====== AVAILABLE DATA

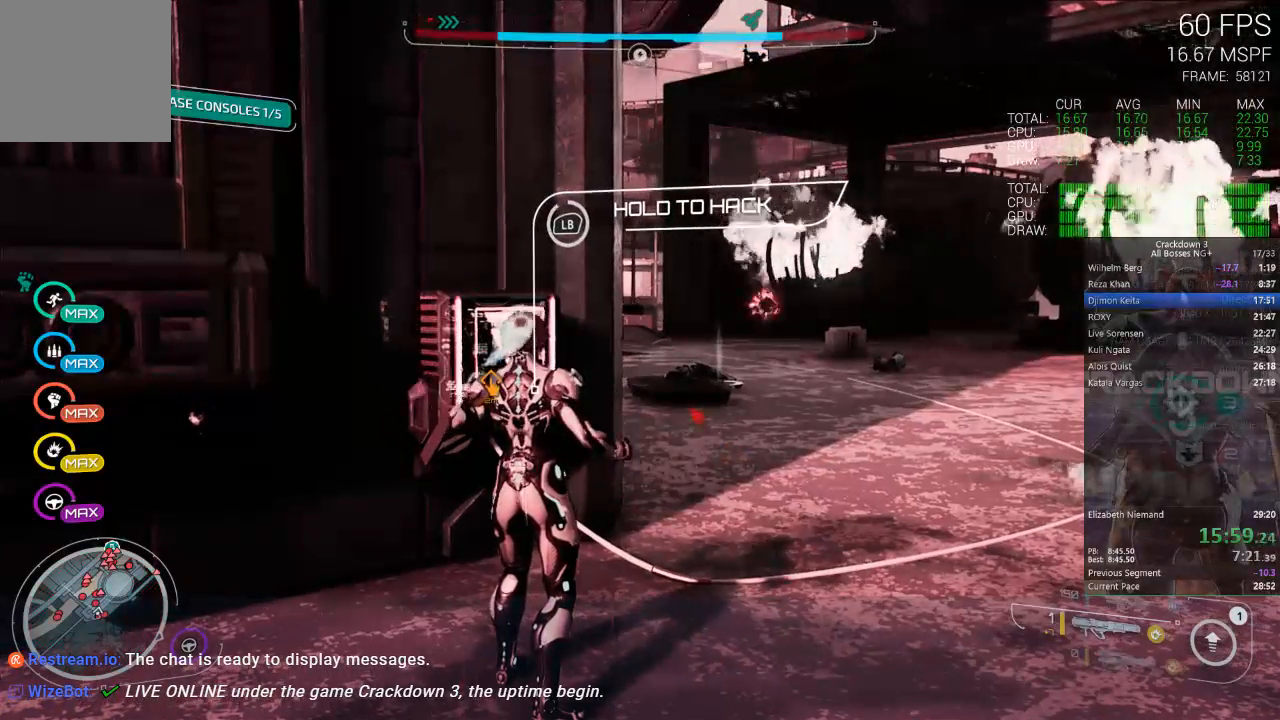
{"dt_ms": 500, "buttons": ["L1"], "left_stick": "center", "right_stick": "center", "events": []}
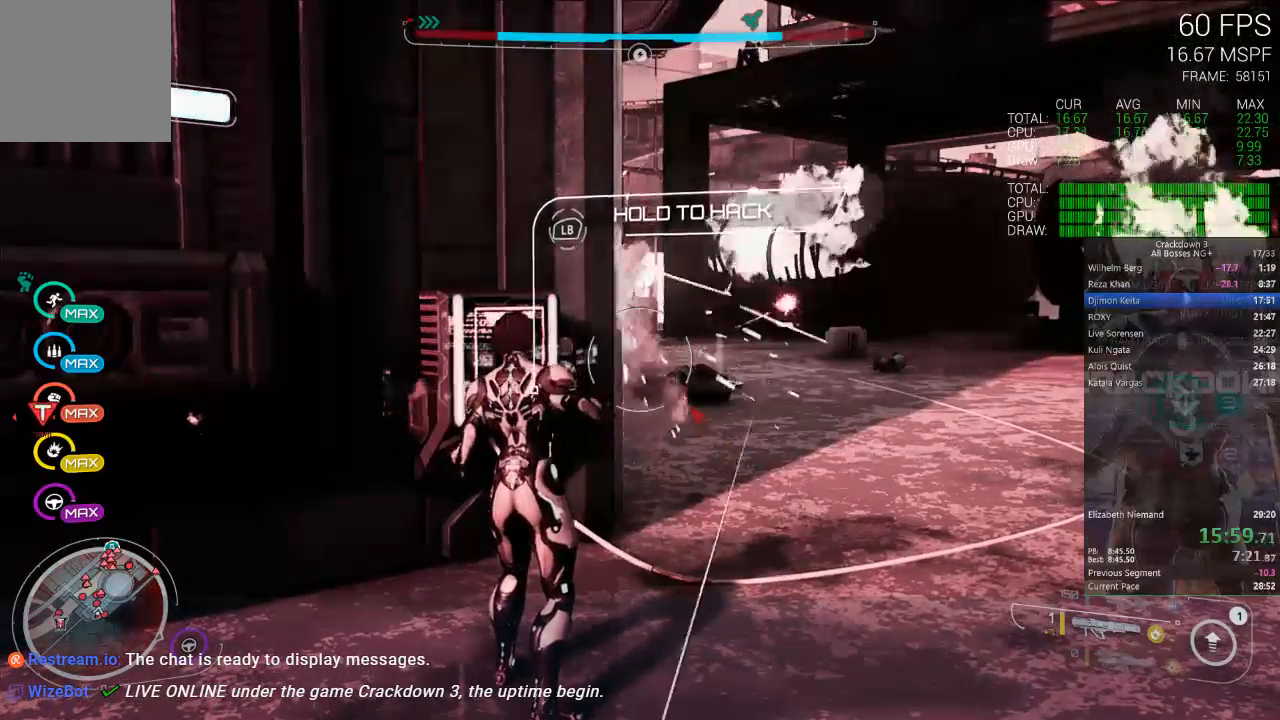
{"dt_ms": 500, "buttons": [], "left_stick": "up-right", "right_stick": "center", "events": [[50, "left_stick", "down"], [83, "right_stick", "down"], [117, "L1", "up"], [283, "R1", "down"], [383, "R1", "up"], [383, "right_stick", "center"], [417, "left_stick", "up-right"]]}
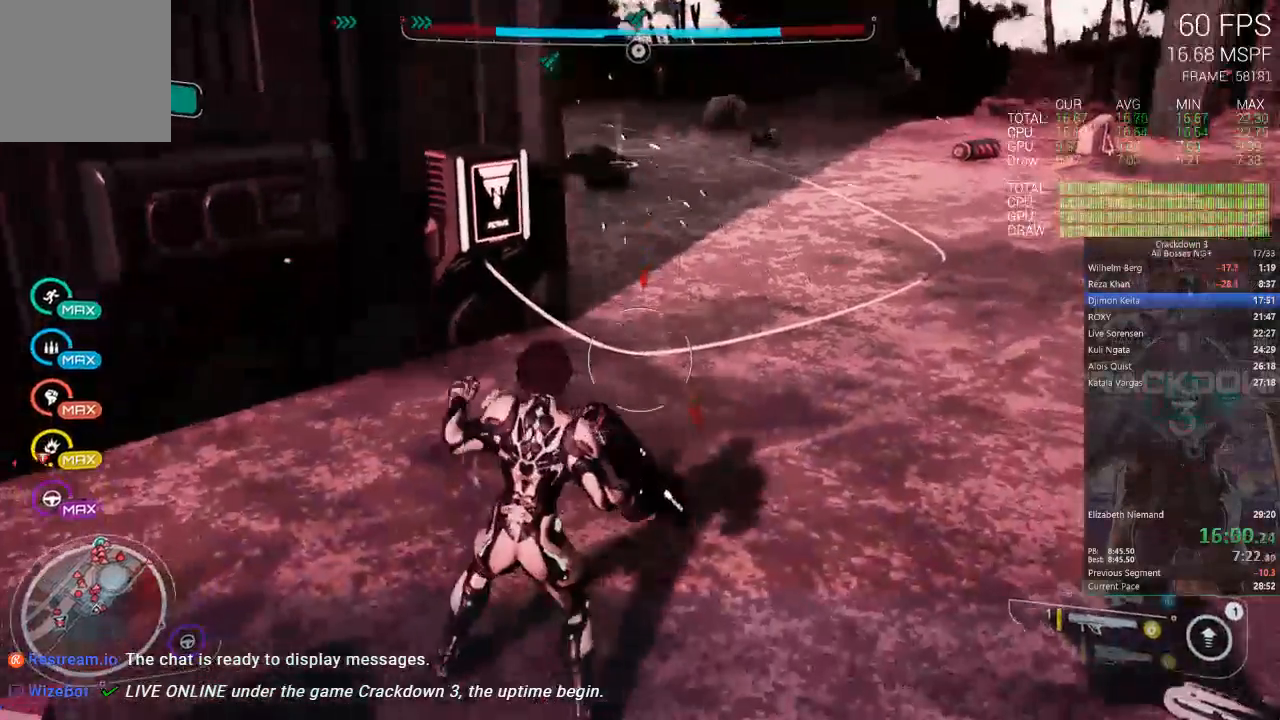
{"dt_ms": 1000, "buttons": [], "left_stick": "up-left", "right_stick": "center"}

============

*REQUIRED WORK*
Go through the listing above and find each line containing the string "events"; copy those lines.

*WRITTEN SOLUTION*
{"dt_ms": 500, "buttons": ["L1"], "left_stick": "center", "right_stick": "center", "events": []}
{"dt_ms": 500, "buttons": [], "left_stick": "up-right", "right_stick": "center", "events": [[50, "left_stick", "down"], [83, "right_stick", "down"], [117, "L1", "up"], [283, "R1", "down"], [383, "R1", "up"], [383, "right_stick", "center"], [417, "left_stick", "up-right"]]}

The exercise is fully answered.